## SELECTED EXTRACT

•••••

Thank you, BlueTwilight, for this refreshing, first-hand knowledge and reminder of the reality of PV and renewable energy. I will be the first to admit there are a number of deeply disturbing, growing risks to society in the near-medium term, but scarcity of electricity is not one of them for me. Perhaps the biggest worry is the trend of total disbelief in positive, rational reaction and change for the better. This is still puzzling me. I do not see any lack of available technology or resources or capacity. The deficit in vision and leadership is however downright terrifying. Most people on TOD blame the debt bubble. Well, maybe, but the real problem is that our entire finance industry is a Ponzi scheme, not that there is a lack of capital or that there is a lack of the honest and realistic will to make promises today for payment later. There is however an excess of get-rich-quick bubble inflators who have no fear of punishment or reprisal.
There is a disconnect that you seem to assume continueing, that being current energy consumption. At existing rates of growth over the last 20 years, the energy consumption in 20 years time will be something like 250,000 Twh. To think that 75,000 Twh from solar is unrealistic, the simple question is where will the energy come from? We will be well past peak oil and probably peak coal.
To say that we will not increase energy consumption beyond present numbers indicates lack of growth. Lack of growth means no vast increases in basic things like glass, silver etc.
My entire point that seems to be missed is that the growth needed to make renewables possible means MORE energy used to get there. We are not talking about todays numbers, we are talking about those 20+ years hence, when oil is way past peak. As we go into an energy constrained future the demands for funds become greater, the shear cost of setting up new mining operations, factories etc will become more and more prohibitive.

•••••

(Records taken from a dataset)
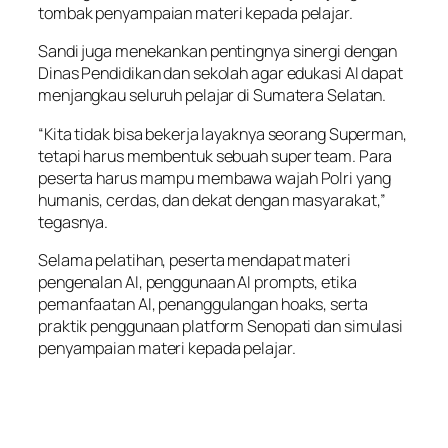
tombak penyampaian materi kepada pelajar.
Sandi juga menekankan pentingnya sinergi dengan
Dinas Pendidikan dan sekolah agar edukasi AI dapat
menjangkau seluruh pelajar di Sumatera Selatan.
“Kita tidak bisa bekerja layaknya seorang Superman,
tetapi harus membentuk sebuah super team. Para
peserta harus mampu membawa wajah Polri yang
humanis, cerdas, dan dekat dengan masyarakat,”
tegasnya.
Selama pelatihan, peserta mendapat materi
pengenalan AI, penggunaan AI prompts, etika
pemanfaatan AI, penanggulangan hoaks, serta
praktik penggunaan platform Senopati dan simulasi
penyampaian materi kepada pelajar.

•••••

## ACTIONS TO TAKE
1) Report every line of the records that contains the word "dengan".
2) Carry the comment on energy growth and renewables forward from its final sentence, writing the passage that would come next.

## TASK ANSWERS
1)
Sandi juga menekankan pentingnya sinergi dengan
humanis, cerdas, dan dekat dengan masyarakat,”

2)
You don't need overall growth for more glass & silver. You can shift resources as needed and that is what we do all the time. For example, people have been shifting spending in other areas to keep filling their gas tanks and that has hurt the economy. Of course others have shifted things such that we use less gasoline now (less driving, using public transport, etc.).
Existing (up to last year) rates of global energy growth may be about to stall as China's economy finally slows down. Last decade China was the driver for increased coal consumption while their domestic supplies appear to be approaching their peak production rate.
I have purchased 3 PV panels amounting to 390 rated watts over the last 11 years to further my ongoing effort to eliminate propane consumption at my house. The first two were for running refrigerators/freezers from electricity that eliminated about 40 gallons of propane consumption / year and the diesel fuel used by a delivery truck. Installing a wood stove reduced propane consumption more but did not require an increase in electric power. I use the third PV panel for more power on cloudy days to run the refrigerator, on sunny days to help run a convection microwave oven that replaces the conventional propane powered oven and prolong the lifetime of my batteries. This allowed me to finally eliminate all loss from leakage and pilot lights which was up to 30 gallons / year (I turned off the valve at the tank to keep it lower). From a house that was initially set up to use propane for heating, hot water, cooking, refrigeration and a backup generator, I now consume less than 1 gallon of propane per year, deliver propane to my house in a 5 gallon tank and transport it using gasoline with an efficiency of 26 miles/gallon. So:
~170 gallons of propane/year and 8 gallons of diesel/year;
were replace by:
390 rated watts of PV and .8 gallons of gasoline per year.
I purchase the propane at the same gasoline station where I fuel the vehicle, and the .8 gallons of gasoline is also used for a regular trip to town meaning I did not increase my consumption of gasoline. As for the firewood it was rotting away in my forest before I began using it as fuel to heat my house and cook. I bought new plate glass measuring 2 feet x 4 feet x 1/8 inch for my solar hot water panel. The electric refrigerator/freezer uses 25% of the power used by the propane/electric refrigerator/freezer and performs better.
I am not completely sure because I do not know the embodied energy in all of the relevant items, but I think I reduced my overall energy consumption. I definitely reduced my fossil fuel consumption. The assumption that a conversion to renewable energy systems will increase power consumption is not necessarily true.
BT,
What you have done highlights my point. While you were in the process of replacing all the propane use, your actual energy footprint went up dramatically if you include the energy to make and transport the PV panels, the microwave oven, the batteries, the wood stove, the new plate glass. These things were being made elsewhere while you continued to use propane.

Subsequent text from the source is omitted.